Re: Patch: Improve Boolean Predicate JSON Path Docs - Mailing list pgsql-hackers

From Erik Wienhold
Subject Re: Patch: Improve Boolean Predicate JSON Path Docs
Date
Msg-id qpk36h5raavf66qpkthnynb3hhg3v7kj5xiybj3pe6gvraxqms@6fmeqdglg62q
Whole thread Raw
In response to Patch: Improve Boolean Predicate JSON Path Docs  ("David E. Wheeler" <david@justatheory.com>)
Responses Re: Patch: Improve Boolean Predicate JSON Path Docs
List pgsql-hackers
On 2023-10-14 22:40 +0200, David E. Wheeler write:
> Following up from a suggestion from Tom Lane[1] to improve the
> documentation of boolean predicate JSON path expressions, please find
> enclosed a draft patch to do so.

Thanks for putting this together.  See my review at the end.

> It does three things:
> 
> 1. Converts all of the example path queries to use jsonb_path_query()

★ ★ ★ ★ ★

Written request 1:
In one to three sentences, say why David E. Wheeler sent the draft patch, according to the mailing-list post about the JSON path docs patch.
Written request 2:
Pick up the mailing-list post about the JSON path docs patch after its last line and keep writing it.

Data provided:

★ ★ ★ ★ ★

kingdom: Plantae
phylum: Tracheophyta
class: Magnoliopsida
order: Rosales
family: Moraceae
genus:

★ ★ ★ ★ ★

Exercise result 1:
He sent it to follow up on a suggestion from Tom Lane to improve the documentation of boolean predicate JSON path expressions.

Exercise result 2:
> and show the results, to make it clearer what the behaviors are.

Nice.  This really does help to make some sense of it.  I checked all
queries and they do work out except for two queries where the path
expression string is not properly quoted (but the intended output is
still correct).

> 2. Replaces the list of deviations from the standards with a new
> subsection, with each deviation in its own sub-subsection. The regex
> section is unchanged, but I’ve greatly expanded the boolean expression
> JSON path section with examples comparing standard filter expressions
> and nonstandard boolean predicates. I’ve also added an exhortation not
> use boolean expressions with @? or standard path expressions with @@.

LGTM.

> 3. While converting the modes section to use jsonb_path_query() and
> show the results, I also added an example of strict mode returning an
> error.
> 
> Follow-ups I’d like to make:
> 
> 1. Expand the modes section to show how the types of results can vary
> depending on the mode, thanks to the flattening. Examples:
> 
> david=# select jsonb_path_query('{"a":[1,2,3,4,5]}', '$.a ?(@[*] > 2)');
> jsonb_path_query 
> ------------------
> 3
> 4
> 5
> (3 rows)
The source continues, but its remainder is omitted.